**Task**
Output every line of the records below as a numbered list, skipping blank lines and leaving out the pictures.

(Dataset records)

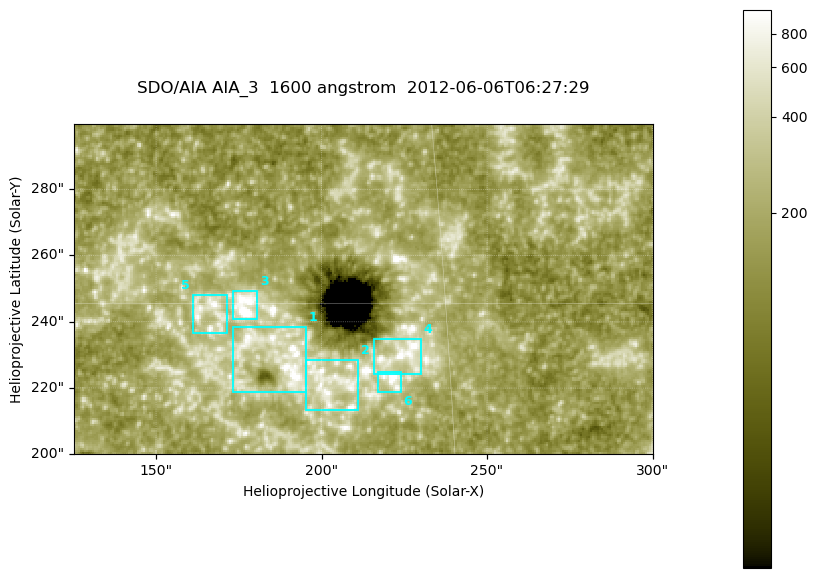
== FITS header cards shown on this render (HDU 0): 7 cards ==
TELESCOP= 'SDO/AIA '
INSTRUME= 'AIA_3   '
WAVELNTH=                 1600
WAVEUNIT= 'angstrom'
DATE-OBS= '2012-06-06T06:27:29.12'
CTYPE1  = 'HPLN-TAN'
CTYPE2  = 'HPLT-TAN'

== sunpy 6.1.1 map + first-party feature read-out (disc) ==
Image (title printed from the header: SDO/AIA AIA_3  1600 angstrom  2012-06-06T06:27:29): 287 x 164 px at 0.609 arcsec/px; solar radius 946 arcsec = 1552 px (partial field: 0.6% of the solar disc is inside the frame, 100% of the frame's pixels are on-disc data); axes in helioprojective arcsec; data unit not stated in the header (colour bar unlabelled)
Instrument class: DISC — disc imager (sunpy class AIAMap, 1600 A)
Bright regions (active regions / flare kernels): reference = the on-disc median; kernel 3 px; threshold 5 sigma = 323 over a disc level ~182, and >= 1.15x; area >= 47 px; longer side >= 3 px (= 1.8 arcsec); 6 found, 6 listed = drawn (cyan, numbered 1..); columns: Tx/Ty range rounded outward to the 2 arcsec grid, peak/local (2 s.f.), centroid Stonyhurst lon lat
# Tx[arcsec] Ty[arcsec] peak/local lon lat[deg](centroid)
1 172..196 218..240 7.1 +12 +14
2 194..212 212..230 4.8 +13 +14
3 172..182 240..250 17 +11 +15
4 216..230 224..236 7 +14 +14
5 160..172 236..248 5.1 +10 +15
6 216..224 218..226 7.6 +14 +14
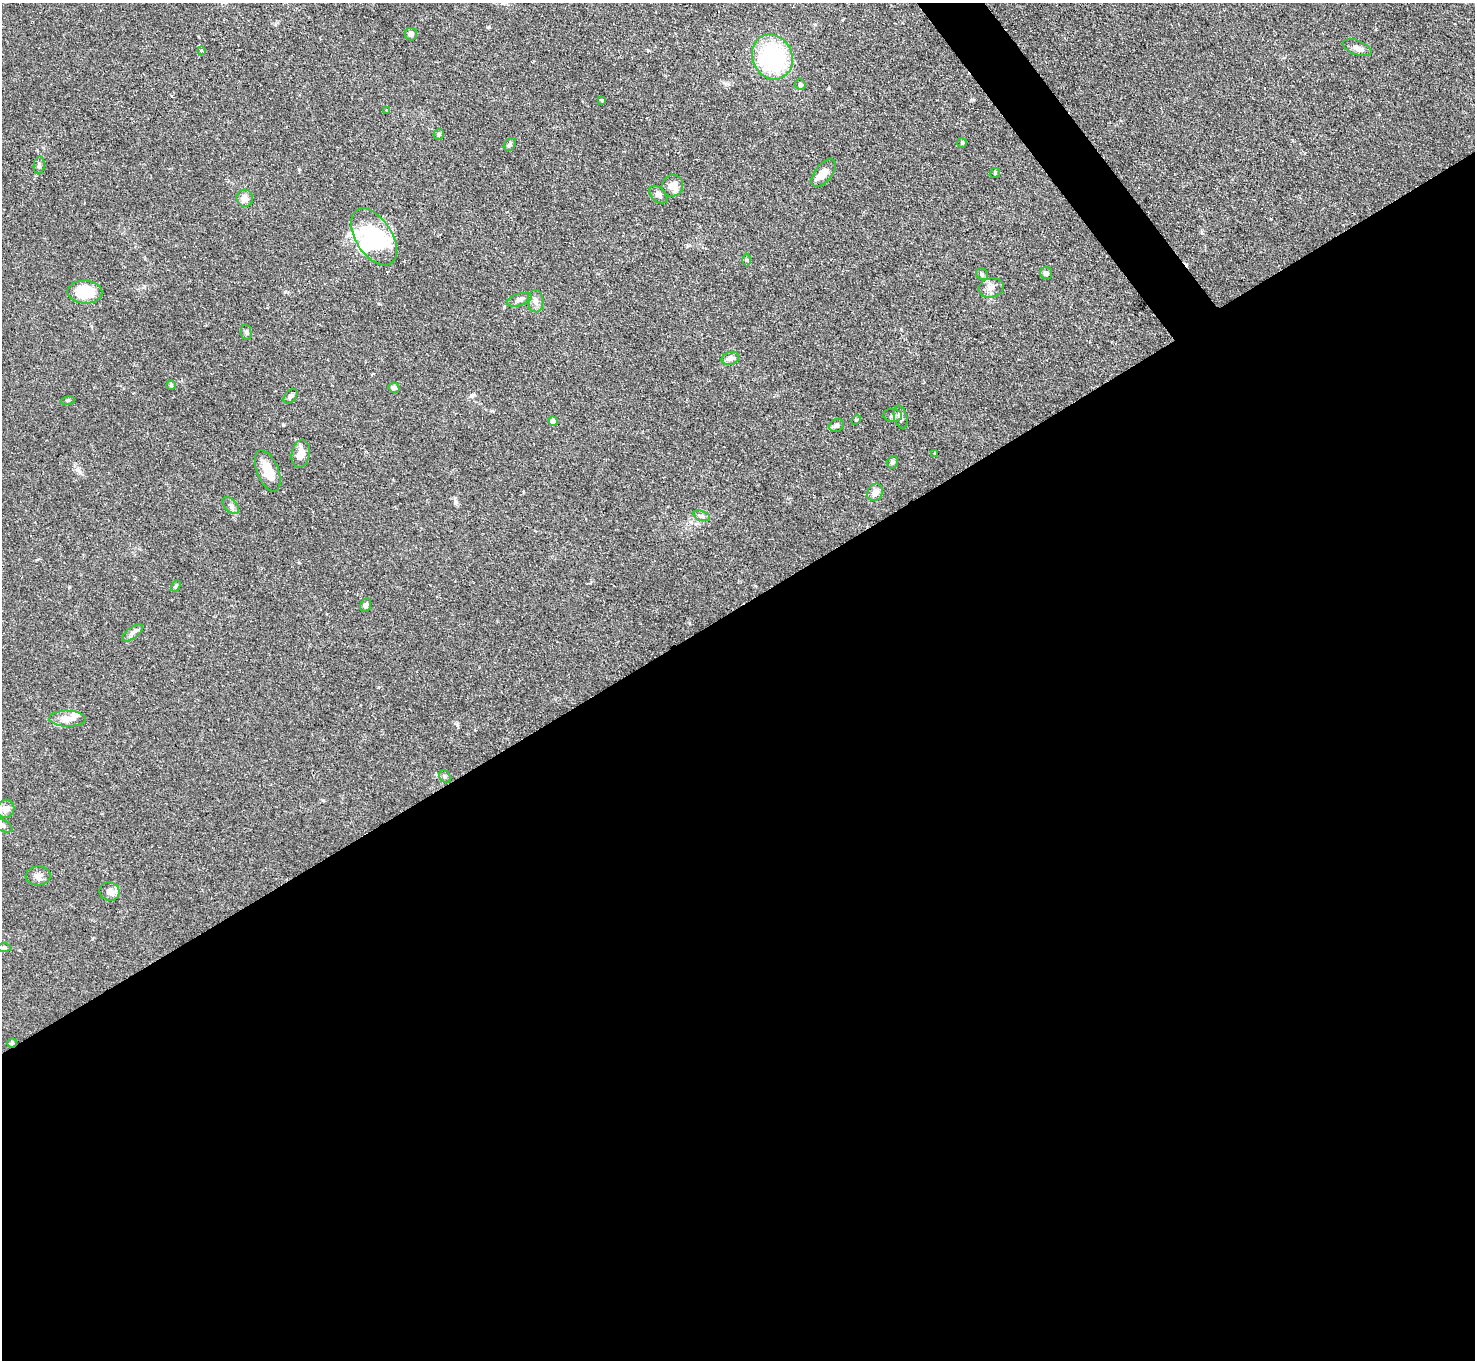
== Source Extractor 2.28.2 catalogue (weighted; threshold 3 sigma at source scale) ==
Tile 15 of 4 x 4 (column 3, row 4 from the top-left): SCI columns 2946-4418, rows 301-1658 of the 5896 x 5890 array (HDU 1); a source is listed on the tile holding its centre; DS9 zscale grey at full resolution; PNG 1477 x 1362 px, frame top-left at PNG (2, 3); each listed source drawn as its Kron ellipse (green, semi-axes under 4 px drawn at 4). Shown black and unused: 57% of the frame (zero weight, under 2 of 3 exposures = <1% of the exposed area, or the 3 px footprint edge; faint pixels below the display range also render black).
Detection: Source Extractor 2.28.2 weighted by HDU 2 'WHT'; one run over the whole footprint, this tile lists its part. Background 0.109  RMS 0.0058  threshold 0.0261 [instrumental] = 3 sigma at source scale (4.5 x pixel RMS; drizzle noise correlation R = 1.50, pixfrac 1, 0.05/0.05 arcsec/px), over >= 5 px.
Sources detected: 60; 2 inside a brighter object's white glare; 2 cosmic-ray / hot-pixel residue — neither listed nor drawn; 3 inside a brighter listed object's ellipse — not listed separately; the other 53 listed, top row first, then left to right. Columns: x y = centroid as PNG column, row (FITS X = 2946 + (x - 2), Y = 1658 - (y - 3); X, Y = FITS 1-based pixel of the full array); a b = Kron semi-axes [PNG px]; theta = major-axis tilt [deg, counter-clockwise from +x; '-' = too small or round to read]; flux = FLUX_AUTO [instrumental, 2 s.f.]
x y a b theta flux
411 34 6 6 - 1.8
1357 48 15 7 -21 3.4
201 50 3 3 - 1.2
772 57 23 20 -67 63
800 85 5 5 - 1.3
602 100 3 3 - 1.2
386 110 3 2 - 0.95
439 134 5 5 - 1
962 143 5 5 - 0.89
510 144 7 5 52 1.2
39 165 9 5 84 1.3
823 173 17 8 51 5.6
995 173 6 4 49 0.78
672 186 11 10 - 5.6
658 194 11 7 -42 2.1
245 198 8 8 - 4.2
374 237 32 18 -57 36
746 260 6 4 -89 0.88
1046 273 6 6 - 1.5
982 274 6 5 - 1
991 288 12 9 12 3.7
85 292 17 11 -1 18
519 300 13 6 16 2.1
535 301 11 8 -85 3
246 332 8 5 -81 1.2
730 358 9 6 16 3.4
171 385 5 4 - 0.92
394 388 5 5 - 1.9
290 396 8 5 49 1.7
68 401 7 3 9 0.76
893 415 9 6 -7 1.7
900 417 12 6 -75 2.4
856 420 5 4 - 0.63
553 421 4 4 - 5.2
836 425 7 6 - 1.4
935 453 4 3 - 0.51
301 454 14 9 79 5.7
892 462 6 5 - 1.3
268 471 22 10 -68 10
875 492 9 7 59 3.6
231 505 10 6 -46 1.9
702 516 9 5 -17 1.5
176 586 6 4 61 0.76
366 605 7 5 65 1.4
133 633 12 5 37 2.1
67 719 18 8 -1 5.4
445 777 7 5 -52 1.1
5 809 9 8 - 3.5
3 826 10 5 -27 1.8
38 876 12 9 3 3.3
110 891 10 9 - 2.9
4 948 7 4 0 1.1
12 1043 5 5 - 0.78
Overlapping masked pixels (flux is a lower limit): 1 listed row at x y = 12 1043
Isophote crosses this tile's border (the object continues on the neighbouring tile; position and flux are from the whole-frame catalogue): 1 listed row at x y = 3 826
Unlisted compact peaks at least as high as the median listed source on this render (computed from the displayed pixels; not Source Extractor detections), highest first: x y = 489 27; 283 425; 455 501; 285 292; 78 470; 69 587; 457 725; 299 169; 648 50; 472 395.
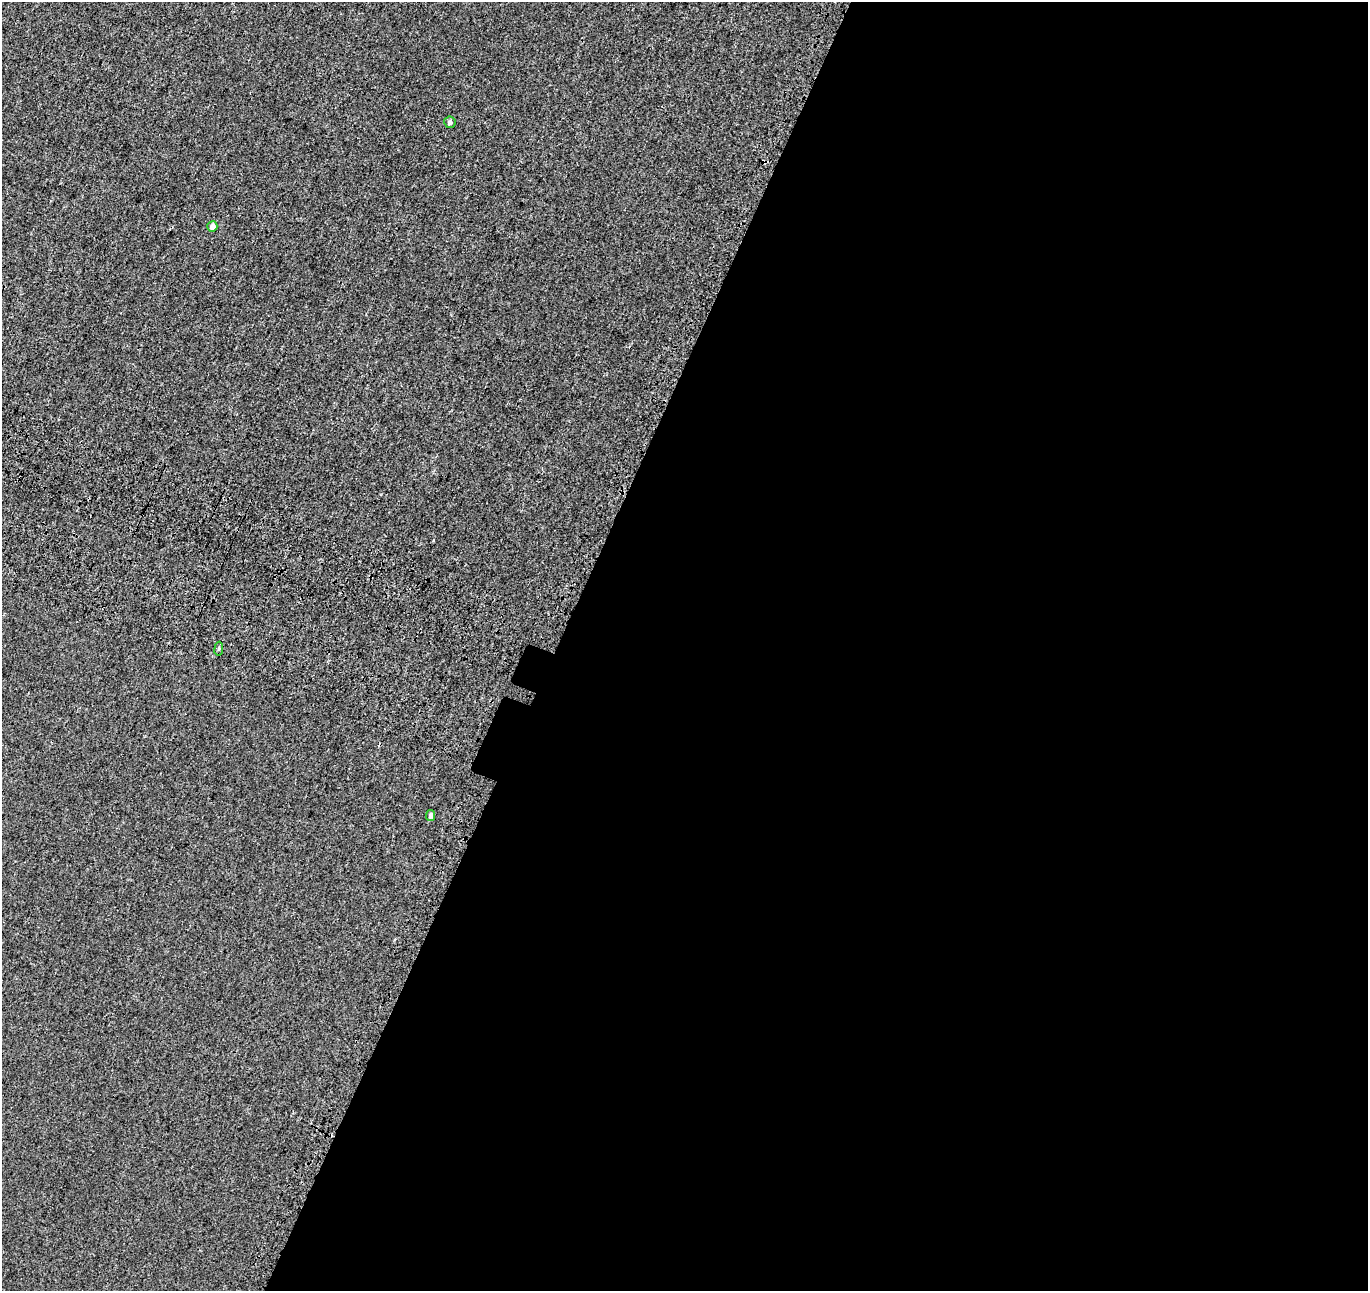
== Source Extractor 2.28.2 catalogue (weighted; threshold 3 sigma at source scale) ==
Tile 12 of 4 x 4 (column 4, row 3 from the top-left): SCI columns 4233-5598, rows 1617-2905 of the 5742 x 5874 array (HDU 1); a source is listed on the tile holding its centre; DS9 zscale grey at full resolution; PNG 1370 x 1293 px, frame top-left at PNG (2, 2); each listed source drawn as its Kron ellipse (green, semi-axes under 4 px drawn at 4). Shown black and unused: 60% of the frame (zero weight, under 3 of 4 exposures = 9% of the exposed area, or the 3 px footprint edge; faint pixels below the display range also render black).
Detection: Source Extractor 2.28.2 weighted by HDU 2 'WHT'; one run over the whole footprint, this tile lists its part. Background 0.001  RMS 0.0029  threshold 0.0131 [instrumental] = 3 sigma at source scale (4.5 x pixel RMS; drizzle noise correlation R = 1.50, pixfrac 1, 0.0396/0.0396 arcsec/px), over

**Solution for this exercise**
1. == FITS header cards shown on this render (HDU 0): 7 cards ==
2. TELESCOP= 'SDO/AIA '
3. INSTRUME= 'AIA_3   '
4. WAVELNTH=                 1600
5. WAVEUNIT= 'angstrom'
6. DATE-OBS= '2012-06-06T06:27:29.12'
7. CTYPE1  = 'HPLN-TAN'
8. CTYPE2  = 'HPLT-TAN'
9. == sunpy 6.1.1 map + first-party feature read-out (disc) ==
10. Image (title printed from the header: SDO/AIA AIA_3  1600 angstrom  2012-06-06T06:27:29): 287 x 164 px at 0.609 arcsec/px; solar radius 946 arcsec = 1552 px (partial field: 0.6% of the solar disc is inside the frame, 100% of the frame's pixels are on-disc data); axes in helioprojective arcsec; data unit not stated in the header (colour bar unlabelled)
11. Instrument class: DISC — disc imager (sunpy class AIAMap, 1600 A)
12. Bright regions (active regions / flare kernels): reference = the on-disc median; kernel 3 px; threshold 5 sigma = 323 over a disc level ~182, and >= 1.15x; area >= 47 px; longer side >= 3 px (= 1.8 arcsec); 6 found, 6 listed = drawn (cyan, numbered 1..); columns: Tx/Ty range rounded outward to the 2 arcsec grid, peak/local (2 s.f.), centroid Stonyhurst lon lat
13. # Tx[arcsec] Ty[arcsec] peak/local lon lat[deg](centroid)
14. 1 172..196 218..240 7.1 +12 +14
15. 2 194..212 212..230 4.8 +13 +14
16. 3 172..182 240..250 17 +11 +15
17. 4 216..230 224..236 7 +14 +14
18. 5 160..172 236..248 5.1 +10 +15
19. 6 216..224 218..226 7.6 +14 +14
20. == Source Extractor 2.28.2 catalogue (weighted; threshold 3 sigma at source scale) ==
21. Tile 15 of 4 x 4 (column 3, row 4 from the top-left): SCI columns 2946-4418, rows 301-1658 of the 5896 x 5890 array (HDU 1); a source is listed on the tile holding its centre; DS9 zscale grey at full resolution; PNG 1477 x 1362 px, frame top-left at PNG (2, 3); each listed source drawn as its Kron ellipse (green, semi-axes under 4 px drawn at 4). Shown black and unused: 57% of the frame (zero weight, under 2 of 3 exposures = <1% of the exposed area, or the 3 px footprint edge; faint pixels below the display range also render black).
22. Detection: Source Extractor 2.28.2 weighted by HDU 2 'WHT'; one run over the whole footprint, this tile lists its part. Background 0.109  RMS 0.0058  threshold 0.0261 [instrumental] = 3 sigma at source scale (4.5 x pixel RMS; drizzle noise correlation R = 1.50, pixfrac 1, 0.05/0.05 arcsec/px), over >= 5 px.
23. Sources detected: 60; 2 inside a brighter object's white glare; 2 cosmic-ray / hot-pixel residue — neither listed nor drawn; 3 inside a brighter listed object's ellipse — not listed separately; the other 53 listed, top row first, then left to right. Columns: x y = centroid as PNG column, row (FITS X = 2946 + (x - 2), Y = 1658 - (y - 3); X, Y = FITS 1-based pixel of the full array); a b = Kron semi-axes [PNG px]; theta = major-axis tilt [deg, counter-clockwise from +x; '-' = too small or round to read]; flux = FLUX_AUTO [instrumental, 2 s.f.]
24. x y a b theta flux
25. 411 34 6 6 - 1.8
26. 1357 48 15 7 -21 3.4
27. 201 50 3 3 - 1.2
28. 772 57 23 20 -67 63
29. 800 85 5 5 - 1.3
30. 602 100 3 3 - 1.2
31. 386 110 3 2 - 0.95
32. 439 134 5 5 - 1
33. 962 143 5 5 - 0.89
34. 510 144 7 5 52 1.2
35. 39 165 9 5 84 1.3
36. 823 173 17 8 51 5.6
37. 995 173 6 4 49 0.78
38. 672 186 11 10 - 5.6
39. 658 194 11 7 -42 2.1
40. 245 198 8 8 - 4.2
41. 374 237 32 18 -57 36
42. 746 260 6 4 -89 0.88
43. 1046 273 6 6 - 1.5
44. 982 274 6 5 - 1
45. 991 288 12 9 12 3.7
46. 85 292 17 11 -1 18
47. 519 300 13 6 16 2.1
48. 535 301 11 8 -85 3
49. 246 332 8 5 -81 1.2
50. 730 358 9 6 16 3.4
51. 171 385 5 4 - 0.92
52. 394 388 5 5 - 1.9
53. 290 396 8 5 49 1.7
54. 68 401 7 3 9 0.76
55. 893 415 9 6 -7 1.7
56. 900 417 12 6 -75 2.4
57. 856 420 5 4 - 0.63
58. 553 421 4 4 - 5.2
59. 836 425 7 6 - 1.4
60. 935 453 4 3 - 0.51
61. 301 454 14 9 79 5.7
62. 892 462 6 5 - 1.3
63. 268 471 22 10 -68 10
64. 875 492 9 7 59 3.6
65. 231 505 10 6 -46 1.9
66. 702 516 9 5 -17 1.5
67. 176 586 6 4 61 0.76
68. 366 605 7 5 65 1.4
69. 133 633 12 5 37 2.1
70. 67 719 18 8 -1 5.4
71. 445 777 7 5 -52 1.1
72. 5 809 9 8 - 3.5
73. 3 826 10 5 -27 1.8
74. 38 876 12 9 3 3.3
75. 110 891 10 9 - 2.9
76. 4 948 7 4 0 1.1
77. 12 1043 5 5 - 0.78
78. Overlapping masked pixels (flux is a lower limit): 1 listed row at x y = 12 1043
79. Isophote crosses this tile's border (the object continues on the neighbouring tile; position and flux are from the whole-frame catalogue): 1 listed row at x y = 3 826
80. Unlisted compact peaks at least as high as the median listed source on this render (computed from the displayed pixels; not Source Extractor detections), highest first: x y = 489 27; 283 425; 455 501; 285 292; 78 470; 69 587; 457 725; 299 169; 648 50; 472 395.
81. == Source Extractor 2.28.2 catalogue (weighted; threshold 3 sigma at source scale) ==
82. Tile 12 of 4 x 4 (column 4, row 3 from the top-left): SCI columns 4233-5598, rows 1617-2905 of the 5742 x 5874 array (HDU 1); a source is listed on the tile holding its centre; DS9 zscale grey at full resolution; PNG 1370 x 1293 px, frame top-left at PNG (2, 2); each listed source drawn as its Kron ellipse (green, semi-axes under 4 px drawn at 4). Shown black and unused: 60% of the frame (zero weight, under 3 of 4 exposures = 9% of the exposed area, or the 3 px footprint edge; faint pixels below the display range also render black).
83. Detection: Source Extractor 2.28.2 weighted by HDU 2 'WHT'; one run over the whole footprint, this tile lists its part. Background 0.001  RMS 0.0029  threshold 0.0131 [instrumental] = 3 sigma at source scale (4.5 x pixel RMS; drizzle noise correlation R = 1.50, pixfrac 1, 0.0396/0.0396 arcsec/px), over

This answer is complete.